Work to complete →
Return exactly the span of lines in the following data that opens with the line containing "Identify the document" and closes with the line containing "Page size: 1500x1125.". Include nothing else.

*** Opening Source records ***

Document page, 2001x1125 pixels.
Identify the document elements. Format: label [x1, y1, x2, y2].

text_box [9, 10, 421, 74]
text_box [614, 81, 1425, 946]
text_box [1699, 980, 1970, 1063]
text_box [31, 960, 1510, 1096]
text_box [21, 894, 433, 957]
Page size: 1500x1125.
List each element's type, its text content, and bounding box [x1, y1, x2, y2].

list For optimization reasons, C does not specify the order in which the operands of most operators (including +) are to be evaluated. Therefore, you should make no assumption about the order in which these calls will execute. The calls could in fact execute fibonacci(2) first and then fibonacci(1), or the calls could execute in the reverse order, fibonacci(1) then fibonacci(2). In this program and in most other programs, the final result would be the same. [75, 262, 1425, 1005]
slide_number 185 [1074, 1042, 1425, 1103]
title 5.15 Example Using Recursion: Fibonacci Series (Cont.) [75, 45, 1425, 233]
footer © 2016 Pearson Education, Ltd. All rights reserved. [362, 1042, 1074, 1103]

*** Closing Source records ***

Task solution →
Identify the document elements. Format: label [x1, y1, x2, y2].

text_box [9, 10, 421, 74]
text_box [614, 81, 1425, 946]
text_box [1699, 980, 1970, 1063]
text_box [31, 960, 1510, 1096]
text_box [21, 894, 433, 957]
Page size: 1500x1125.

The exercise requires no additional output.